Itu sebenarnya dari pada tafsir Bhagavad Gita, dalam peperangan dipadang Kurusetra dalam epos Mahabharata. Dan peperangan. Tersebut akan selalu ada, akan selalu terjadi antara keadilan melawan kejahatan, di sepanjang zaman dan masa, di setiap negara di dunia, termasuk Indonesia tercinta.

Kelangsungan dari sebuah bangsa terletak pada pundak pundak anak bangsa itu sendiri untuk mempertahankan eksistensi dari bangsa tersebut di tengah percaturan situasi global dan kawasan yang tidak menentu yang suatu saat bisa meletus konflik yang menyeret bangsa ini dalam pusaran kepentingan negara-negara Adi Daya.

Sebab letaknya yang sangat strategis secara geografis digaris katulistiwa dan dikaruniai wilayah laut yang luas dengan tiga ALKI, sebagai jalur alternatif paling efektif dalam tranportasi laut antarbenua menuju samudera Hindia sebagai sebuah negara kepulauan.

Ada yang berpendapat dalam scenario Writing, dari ahli-ahli inteljen terkemuka bahwa kemungkinan Indonesia bisa bubar pada tahun 2030 seperti yang pernah disampaikan oleh Prabowo Subianto dalam sebuah pidato politiknya.

Hal itu tergantung dari pada kesiapan dan kemauan dari para anak bangsa beserta tokoh tokoh politik yang ada, untuk tetap berkomitment mempertahankan keberadaan dari Bangsa ini yang bernama Indonesia .

Kondisi yang sangat memprihatinkan dalam penegakan hukum di negeri ini , dimana telah ditangkapnya para mantan pejabat MA yang didapatkan uang cash hampir satu triliun merupakan indikasi dari ketidakberesan dari para pemangku hukum dalam menjalankan tugasnya.

Pemikiran dari para pendiri bangsa /Founding Father kita ini, baik Soekarno, Soepomo, Syahrir, Moh Hatta, Moh Yamin harus diakui tidak muncul secara taken for granted.

Sebab mereka di samping banyak belajar dari situasi negara-negara barat/Eropa dan Amerika saat itu, tetapi juga mempunyai rasa sensitivitas dan pemahaman yang sangat dalam tentang nilai-nilai yang mengakar dan tumbuh dari suku-suku bangsa ini (Local Wisdom).

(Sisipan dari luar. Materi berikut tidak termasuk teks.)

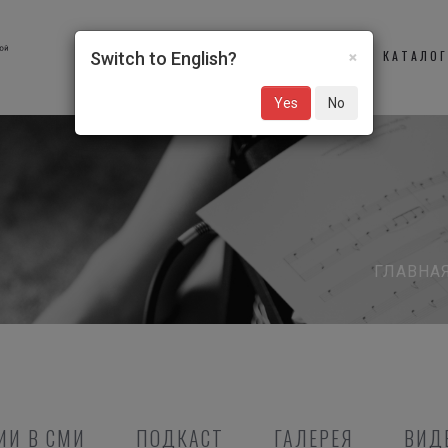
×
О НАС
УЧАСТНИКИ
КАТАЛО
Switch to English?
Yes
No
ГЛАВНА
ИИ В СМИ
ПОДКАСТ
ГАЛЕРЕЯ
ВИД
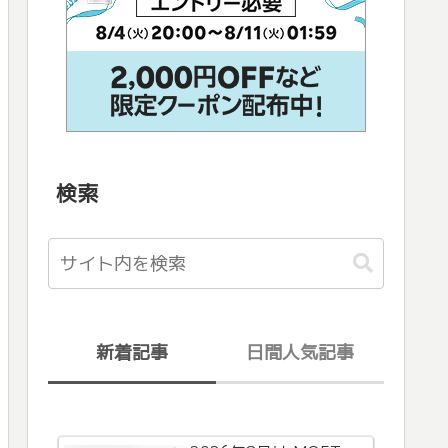
検索
新着記事
日間人気記事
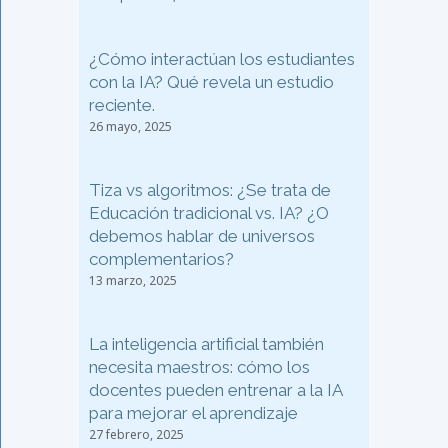
¿Cómo interactúan los estudiantes
con la IA? Qué revela un estudio
reciente.
26 mayo, 2025
Tiza vs algoritmos: ¿Se trata de
Educación tradicional vs. IA? ¿O
debemos hablar de universos
complementarios?
13 marzo, 2025
La inteligencia artificial también
necesita maestros: cómo los
docentes pueden entrenar a la IA
para mejorar el aprendizaje
27 febrero, 2025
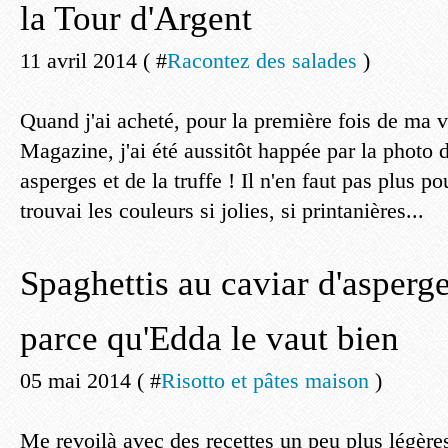
la Tour d'Argent
11 avril 2014 ( #
Racontez des salades
)
Quand j'ai acheté, pour la première fois de ma v
Magazine, j'ai été aussitôt happée par la photo 
asperges et de la truffe ! Il n'en faut pas plus po
trouvai les couleurs si jolies, si printanières...
Spaghettis au caviar d'asperge
parce qu'Edda le vaut bien
05 mai 2014 ( #
Risotto et pâtes maison
)
Me revoilà avec des recettes un peu plus légères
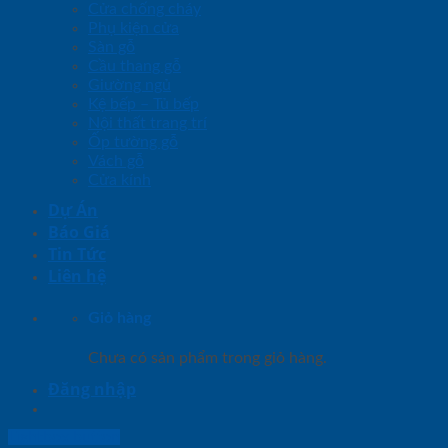
Cửa chống cháy
Phụ kiện cửa
Sàn gỗ
Cầu thang gỗ
Giường ngủ
Kệ bếp – Tủ bếp
Nội thất trang trí
Ốp tường gỗ
Vách gỗ
Cửa kính
Dự Án
Báo Giá
Tin Tức
Liên hệ
Giỏ hàng
Chưa có sản phẩm trong giỏ hàng.
Đăng nhập
Lightbox button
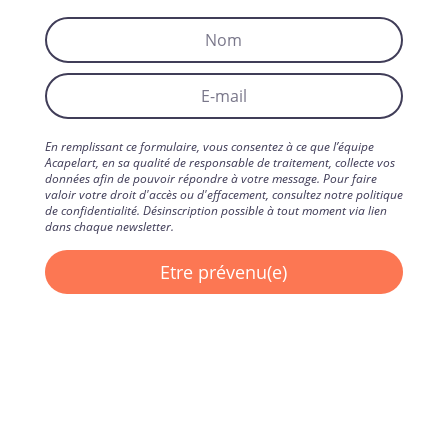
En remplissant ce formulaire, vous consentez à ce que l’équipe
Acapelart, en sa qualité de responsable de traitement, collecte vos
données afin de pouvoir répondre à votre message. Pour faire
valoir votre droit d'accès ou d'effacement, consultez notre politique
de confidentialité. Désinscription possible à tout moment via lien
dans chaque newsletter.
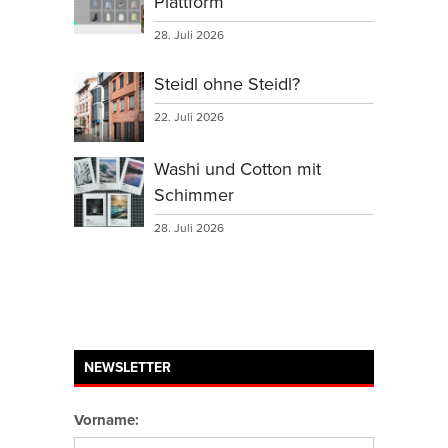
Plattform
28. Juli 2026
Steidl ohne Steidl?
22. Juli 2026
Washi und Cotton mit
Schimmer
28. Juli 2026
NEWSLETTER
Vorname:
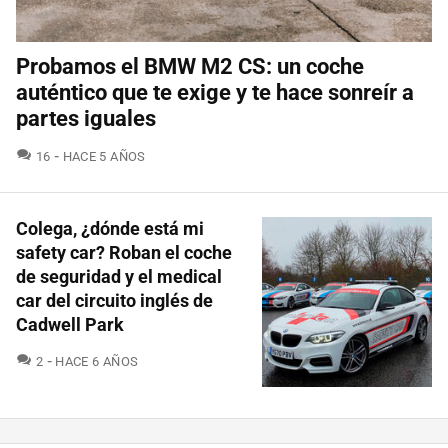
Probamos el BMW M2 CS: un coche
auténtico que te exige y te hace sonreír a
partes iguales
COMENTARIOS
16
HACE 5 AÑOS
Colega, ¿dónde está mi
safety car? Roban el coche
de seguridad y el medical
car del circuito inglés de
Cadwell Park
COMENTARIOS
2
HACE 6 AÑOS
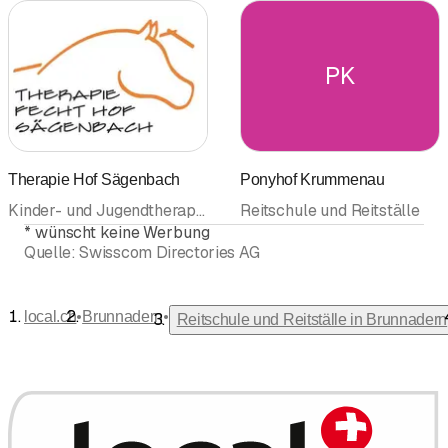
PK
Therapie Hof Sägenbach
Ponyhof Krummenau
Kinder- und Jugendtherapie • Therapeutisches Reiten • Reitschule und Reitställe • Psychotherapie (Psychologische Psychotherapeuten)
Reitschule und Reitställe
*
wünscht keine Werbung
Quelle:
Swisscom Directories AG
•
•
local.ch
Brunnadern
Reitschule und Reitställe in Brunnadern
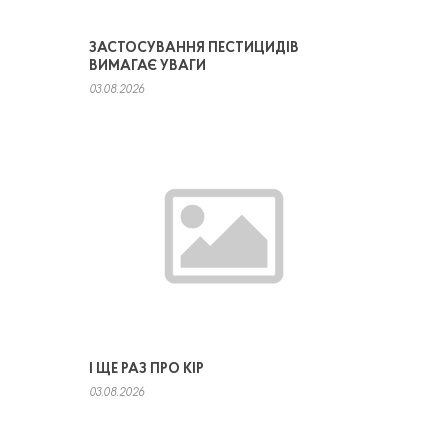
ЗАСТОСУВАННЯ ПЕСТИЦИДІВ
ВИМАГАЄ УВАГИ
03.08.2026
І ЩЕ РАЗ ПРО КІР
03.08.2026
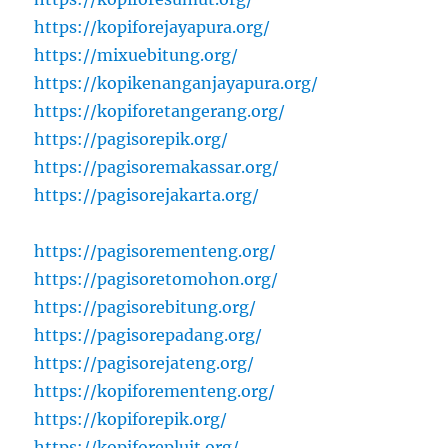
https://kopiforejayapura.org/
https://mixuebitung.org/
https://kopikenanganjayapura.org/
https://kopiforetangerang.org/
https://pagisorepik.org/
https://pagisoremakassar.org/
https://pagisorejakarta.org/
https://pagisorementeng.org/
https://pagisoretomohon.org/
https://pagisorebitung.org/
https://pagisorepadang.org/
https://pagisorejateng.org/
https://kopiforementeng.org/
https://kopiforepik.org/
https://kopiforepluit.org/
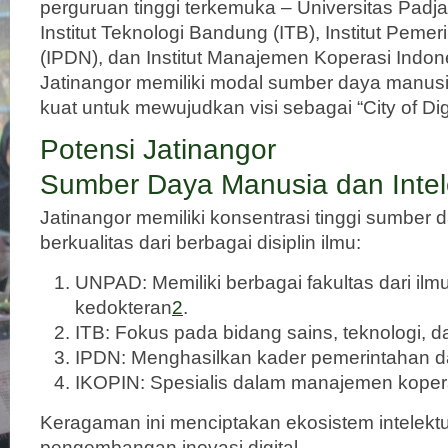
perguruan tinggi terkemuka – Universitas Padj
Institut Teknologi Bandung (ITB), Institut Peme
(IPDN), dan Institut Manajemen Koperasi Indon
Jatinangor memiliki modal sumber daya manusia
kuat untuk mewujudkan visi sebagai “City of Di
Potensi Jatinangor
Sumber Daya Manusia dan Intel
Jatinangor memiliki konsentrasi tinggi sumber
berkualitas dari berbagai disiplin ilmu:
UNPAD: Memiliki berbagai fakultas dari ilm
kedokteran
2
.
ITB: Fokus pada bidang sains, teknologi, 
IPDN: Menghasilkan kader pemerintahan 
IKOPIN: Spesialis dalam manajemen koper
Keragaman ini menciptakan ekosistem intelektu
pengembangan inovasi digital.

Bahkan seorang guru besar sosiologi di Indonesia, yakni Prof Satjipto Rahardjo berpendapat dalam memberikan pembelajaran kepada mahasiswanya bahwa "sejatine ora Ono opo opo, seng Ono Kuwi Dudu" (sejatinya tidak ada apapun di dunia ini, yang ada sejatinya menipu).

Kata falsafah dalam dimensi filsafat spiritualisme Jawa tersebut sangat dalam, yang mengajarkan kita agar kembali membumi pada kearifan local dan ajaran leluhur dalam menyikapi situasi.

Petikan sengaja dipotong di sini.